What I taught today: molecular genetics and basic concepts
I was bad. I didn’t post my summary last week, so this is actually what I taught a week ago and what I taught today.
Previously, I’d given an overview of the foundations of modern developmental biology in embryology and anatomy. I gave them more history last week, only not so ancient: what led to the modern focus on patterns of gene expression? In the early 20th century, it was all Entwicklungsmechanik, the experimental manipulation of embryos and analysis of morphology in order to infer mechanisms of transformation (that’s a bit of an oversimplification: we were also interested in physiology, and some vital dyes, for instance, also let us see patterns of metabolic activity). But all that was indirect. We were looking at the output of a black box, but we couldn’t see what was actually going on inside the black box, where all the action was. And everyone knew it. Here’s what TH Morgan said in 1927:
“One of the most important questions for embryology relating to the activity of the genes cannot be answered at present. Whether all genes are active all the time, or whether some of them are more active at certain stages of development than others, are questions of profound interest.”
Think about that. In the early days of developmental biology, we didn’t even know whether there was differential gene activity or not; it was considered a reasonable possibility that all the genes were just doing their work, whatever it was, all the time in every cell, and that differences between cells emerged farther downstream, in biochemical interactions. But they knew this was an important question. They knew that we had to look at the activity of individual genes…they just didn’t have the tools yet. So it was back to hacking up embryos and trying to infer causes from aberrations.

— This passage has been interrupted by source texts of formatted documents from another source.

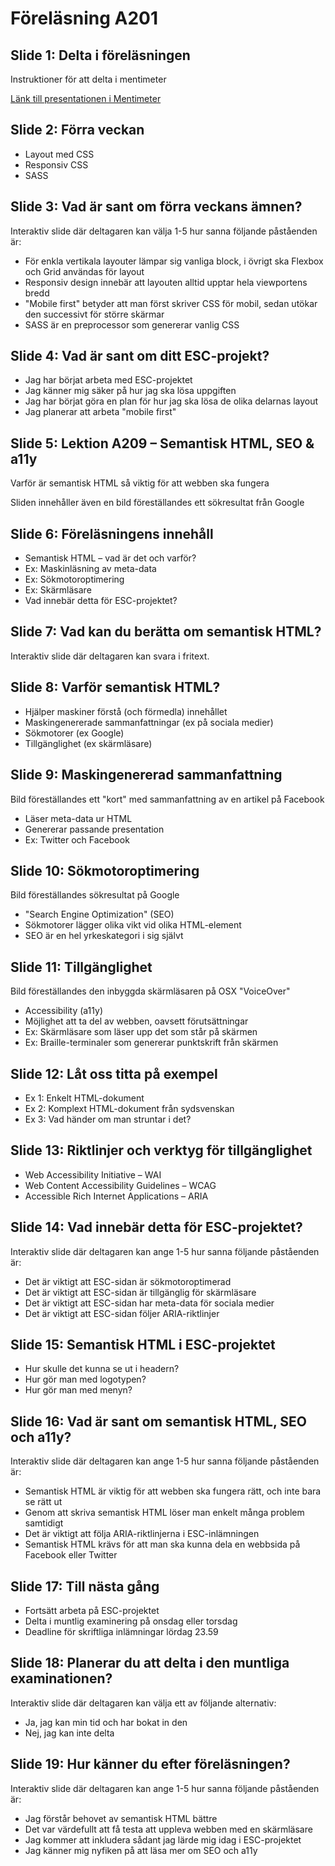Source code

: # Föreläsning A201

## Slide 1: Delta i föreläsningen
Instruktioner för att delta i mentimeter

[Länk till presentationen i Mentimeter](https://www.menti.com/altfmqrz623z)

## Slide 2: Förra veckan
* Layout med CSS
* Responsiv CSS
* SASS

## Slide 3: Vad är sant om förra veckans ämnen?
Interaktiv slide där deltagaren kan välja 1-5 hur sanna följande påståenden är:

* För enkla vertikala layouter lämpar sig vanliga block, i övrigt ska Flexbox och Grid användas för layout
* Responsiv design innebär att layouten alltid upptar hela viewportens bredd
* "Mobile first" betyder att man först skriver CSS för mobil, sedan utökar den successivt för större skärmar
* SASS är en preprocessor som genererar vanlig CSS

## Slide 4: Vad är sant om ditt ESC-projekt?
* Jag har börjat arbeta med ESC-projektet
* Jag känner mig säker på hur jag ska lösa uppgiften
* Jag har börjat göra en plan för hur jag ska lösa de olika delarnas layout
* Jag planerar att arbeta "mobile first"

## Slide 5: Lektion A209 – Semantisk HTML, SEO & a11y
Varför är semantisk HTML så viktig för att webben ska fungera

Sliden innehåller även en bild föreställandes ett sökresultat från Google

## Slide 6: Föreläsningens innehåll
* Semantisk HTML – vad är det och varför?
* Ex: Maskinläsning av meta-data
* Ex: Sökmotoroptimering
* Ex: Skärmläsare
* Vad innebär detta för ESC-projektet?

## Slide 7: Vad kan du berätta om semantisk HTML?
Interaktiv slide där deltagaren kan svara i fritext.

## Slide 8: Varför semantisk HTML?
* Hjälper maskiner förstå (och förmedla) innehållet
* Maskingenererade sammanfattningar (ex på sociala medier)
* Sökmotorer (ex Google)
* Tillgänglighet (ex skärmläsare)

## Slide 9: Maskingenererad sammanfattning
Bild föreställandes ett "kort" med sammanfattning av en artikel på Facebook

* Läser meta-data ur HTML
* Genererar passande presentation
* Ex: Twitter och Facebook

## Slide 10: Sökmotoroptimering
Bild föreställandes sökresultat på Google

* "Search Engine Optimization" (SEO)
* Sökmotorer lägger olika vikt vid olika HTML-element
* SEO är en hel yrkeskategori i sig självt

## Slide 11: Tillgänglighet
Bild föreställandes den inbyggda skärmläsaren på OSX "VoiceOver"

* Accessibility (a11y)
* Möjlighet att ta del av webben, oavsett förutsättningar
* Ex: Skärmläsare som läser upp det som står på skärmen
* Ex: Braille-terminaler som genererar punktskrift från skärmen

## Slide 12: Låt oss titta på exempel
* Ex 1: Enkelt HTML-dokument
* Ex 2: Komplext HTML-dokument från sydsvenskan
* Ex 3: Vad händer om man struntar i det?

## Slide 13: Riktlinjer och verktyg för tillgänglighet
* Web Accessibility Initiative – WAI
* Web Content Accessibility Guidelines – WCAG
* Accessible Rich Internet Applications – ARIA

## Slide 14: Vad innebär detta för ESC-projektet?
Interaktiv slide där deltagaren kan ange 1-5 hur sanna följande påståenden är:

* Det är viktigt att ESC-sidan är sökmotoroptimerad
* Det är viktigt att ESC-sidan är tillgänglig för skärmläsare
* Det är viktigt att ESC-sidan har meta-data för sociala medier
* Det är viktigt att ESC-sidan följer ARIA-riktlinjer

## Slide 15: Semantisk HTML i ESC-projektet
* Hur skulle det kunna se ut i headern?
* Hur gör man med logotypen?
* Hur gör man med menyn?

## Slide 16: Vad är sant om semantisk HTML, SEO och a11y?
Interaktiv slide där deltagaren kan ange 1-5 hur sanna följande påståenden är:

* Semantisk HTML är viktig för att webben ska fungera rätt, och inte bara se rätt ut
* Genom att skriva semantisk HTML löser man enkelt många problem samtidigt
* Det är viktigt att följa ARIA-riktlinjerna i ESC-inlämningen
* Semantisk HTML krävs för att man ska kunna dela en webbsida på Facebook eller Twitter

## Slide 17: Till nästa gång
* Fortsätt arbeta på ESC-projektet
* Delta i muntlig examinering på onsdag eller torsdag
* Deadline för skriftliga inlämningar lördag 23.59

## Slide 18: Planerar du att delta i den muntliga examinationen?
Interaktiv slide där deltagaren kan välja ett av följande alternativ:

* Ja, jag kan min tid och har bokat in den
* Nej, jag kan inte delta

## Slide 19: Hur känner du efter föreläsningen?
Interaktiv slide där deltagaren kan ange 1-5 hur sanna följande påståenden är:

* Jag förstår behovet av semantisk HTML bättre
* Det var värdefullt att få testa att uppleva webben med en skärmläsare
* Jag kommer att inkludera sådant jag lärde mig idag i ESC-projektet
* Jag känner mig nyfiken på att läsa mer om SEO och a11y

The change emerged gradually, but there were a couple of watershed moments where everyone looked up and noticed that hey, we do have ways of looking at genes directly. One was the work of Ed Lewis, a most excellent geneticist who used the tools of genetics to look directly at mutations that caused changes in fly morphology, in the 1960s. This was amazing stuff — the papers he wrote were beautiful and complex and very, very genetical — but it was written in a language that most developmental biologists of the day were unprepared to read. They were genetics papers. But I think they laid a foundation: if you want to do development, you’d better learn about genetics.
The second big event was the saturation mutagenesis screen of Christiane Nusslein-Volhard and Eric Wieschaus, about 20 years later. This work was also built on an understanding of genetics, but also used the tools of molecular biology. It was another lesson: if you want to do development, you’d better learn about molecular biology. I defined this field for the students:
Modern developmental biology is the study of differential patterns of gene expression and their effects on cells, tissues, organs, and organisms.
I also talked about the Evo-Devo ‘Revolution’, but I put a different twist on it. This is usually expressed by developmental biologists as the new change in thinking, the one where we’re going to teach everyone else how important development is to the field of biology as a whole, but I see it as something completely different. Evo-Devo is the discipline in which developmental biologists finally woke up and started paying attention to all the work other biological disciplines have done — we aren’t transforming them, they’re revolutionizing us by giving us the great good gifts of genetics and molecular biology to finally allow us to directly look at genes and gene interactions.
(I didn’t talk about this today, but will later in the course: another discipline, Eco-Devo, is the field where we also start respecting the importance of ecology and population genetics to development. Developmental biologists aren’t the masters, but the students — this field is so great because we’re benefitting from the synergistic incorporation of so many other fields. Just some of us are a little too cocky about it, and have a slightly skewed perspective.)